Small businesses were paid an average of 8.3 days late in June, according to new insights from software company Xero.

When broken down into the most common pay periods, data shows seven-day payment terms were paid 10.3 days late, 14-day payment terms were paid 8.2 days late, 20-day payment terms were paid 9.5 days late and 30-day payment terms were paid 3.1 days late.

Late invoice payments have long been a challenge small and medium-sized firms have had to navigate.

Xero New Zealand managing director Craig Hudson said late payments were an issue for Kiwis.


"The biggest impact we could have on the success of small businesses in New Zealand is to improve our payment practices to increase cash flow.

"Eight days late for one invoice has the power to cripple a small business, let alone what it will do to them if every invoice is paid eight days late," Hudson said.

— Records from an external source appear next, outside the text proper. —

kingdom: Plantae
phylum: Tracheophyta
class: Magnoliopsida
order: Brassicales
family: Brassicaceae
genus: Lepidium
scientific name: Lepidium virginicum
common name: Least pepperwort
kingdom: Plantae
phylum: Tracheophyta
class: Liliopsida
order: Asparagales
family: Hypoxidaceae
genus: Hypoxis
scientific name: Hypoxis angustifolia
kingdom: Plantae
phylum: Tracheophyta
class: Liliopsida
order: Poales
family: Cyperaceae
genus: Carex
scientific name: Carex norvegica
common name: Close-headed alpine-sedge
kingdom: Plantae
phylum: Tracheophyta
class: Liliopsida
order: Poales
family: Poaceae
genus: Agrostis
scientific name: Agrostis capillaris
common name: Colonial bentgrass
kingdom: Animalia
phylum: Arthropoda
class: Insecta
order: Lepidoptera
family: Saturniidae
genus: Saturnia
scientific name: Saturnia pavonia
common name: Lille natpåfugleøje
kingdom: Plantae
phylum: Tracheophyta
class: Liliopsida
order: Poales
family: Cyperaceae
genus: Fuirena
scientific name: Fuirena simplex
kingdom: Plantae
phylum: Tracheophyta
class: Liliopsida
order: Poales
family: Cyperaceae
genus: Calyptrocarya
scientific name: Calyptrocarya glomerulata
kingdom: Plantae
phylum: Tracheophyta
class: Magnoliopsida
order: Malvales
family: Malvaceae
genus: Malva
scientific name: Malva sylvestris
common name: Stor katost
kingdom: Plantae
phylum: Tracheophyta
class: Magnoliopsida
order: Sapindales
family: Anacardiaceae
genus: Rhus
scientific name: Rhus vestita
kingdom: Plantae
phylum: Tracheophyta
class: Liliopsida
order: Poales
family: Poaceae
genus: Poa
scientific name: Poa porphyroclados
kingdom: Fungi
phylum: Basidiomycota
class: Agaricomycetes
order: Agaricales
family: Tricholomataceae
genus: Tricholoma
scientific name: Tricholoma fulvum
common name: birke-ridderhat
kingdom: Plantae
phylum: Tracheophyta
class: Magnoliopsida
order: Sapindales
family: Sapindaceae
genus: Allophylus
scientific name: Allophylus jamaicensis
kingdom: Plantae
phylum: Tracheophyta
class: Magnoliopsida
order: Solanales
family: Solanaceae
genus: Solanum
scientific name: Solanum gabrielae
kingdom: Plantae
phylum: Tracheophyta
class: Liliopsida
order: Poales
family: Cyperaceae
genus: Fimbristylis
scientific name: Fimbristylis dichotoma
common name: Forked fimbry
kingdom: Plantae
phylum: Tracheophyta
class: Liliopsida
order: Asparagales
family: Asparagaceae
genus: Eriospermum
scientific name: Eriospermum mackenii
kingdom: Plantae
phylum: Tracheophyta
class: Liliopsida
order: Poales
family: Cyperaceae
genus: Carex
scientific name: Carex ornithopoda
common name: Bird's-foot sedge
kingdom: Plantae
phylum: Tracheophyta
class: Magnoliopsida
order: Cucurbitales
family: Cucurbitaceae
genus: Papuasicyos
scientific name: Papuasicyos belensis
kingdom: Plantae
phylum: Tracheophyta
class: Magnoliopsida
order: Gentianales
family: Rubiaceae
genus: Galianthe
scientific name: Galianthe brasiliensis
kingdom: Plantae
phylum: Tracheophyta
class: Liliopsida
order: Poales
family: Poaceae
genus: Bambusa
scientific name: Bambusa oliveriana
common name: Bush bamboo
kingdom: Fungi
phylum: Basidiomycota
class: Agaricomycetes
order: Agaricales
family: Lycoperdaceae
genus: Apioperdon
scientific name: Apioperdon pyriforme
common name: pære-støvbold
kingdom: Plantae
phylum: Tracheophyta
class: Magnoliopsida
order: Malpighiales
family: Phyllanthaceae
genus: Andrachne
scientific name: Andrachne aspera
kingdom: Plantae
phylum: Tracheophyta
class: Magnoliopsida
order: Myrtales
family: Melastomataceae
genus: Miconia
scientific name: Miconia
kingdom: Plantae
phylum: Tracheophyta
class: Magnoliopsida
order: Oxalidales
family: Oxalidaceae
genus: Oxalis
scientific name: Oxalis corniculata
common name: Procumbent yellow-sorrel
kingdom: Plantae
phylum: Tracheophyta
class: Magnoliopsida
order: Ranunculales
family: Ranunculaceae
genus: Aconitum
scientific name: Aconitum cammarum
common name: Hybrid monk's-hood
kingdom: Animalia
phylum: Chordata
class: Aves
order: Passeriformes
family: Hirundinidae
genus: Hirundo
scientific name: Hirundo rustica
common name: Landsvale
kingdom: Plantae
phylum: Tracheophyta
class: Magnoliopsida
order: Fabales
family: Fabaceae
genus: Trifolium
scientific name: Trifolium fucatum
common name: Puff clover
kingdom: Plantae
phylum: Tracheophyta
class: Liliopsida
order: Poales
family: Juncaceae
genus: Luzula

"For those small businesses with seven-day payment terms, it means they are waiting more than double the term for payment and that's not good enough."

Economist Cameron Bagrie said getting paid and cash flow were key indicators of the wider economy.

"From an economic standpoint, downturns are associated with pressures on cash flow and delays in getting paid. When a downturn hits, everything slows as less business is done, people take longer to pay and cash flow pressures mount.

"The average invoice is overdue by 8.3 days which is down on a year ago [8.8 days]. Every small nudge in the right direction helps, however, more work could clearly be done."

Hudson said New Zealand was better compared to Australia and UK when it comes to late payments, both of which have had Government step in to regulate.

"I'd like to think that we aren't at that stage yet, but if we don't do anything to reduce this 8.3 number then the small business sector - comprising 97 per cent of our workforce and the driving force behind our economy - will continue to suffer."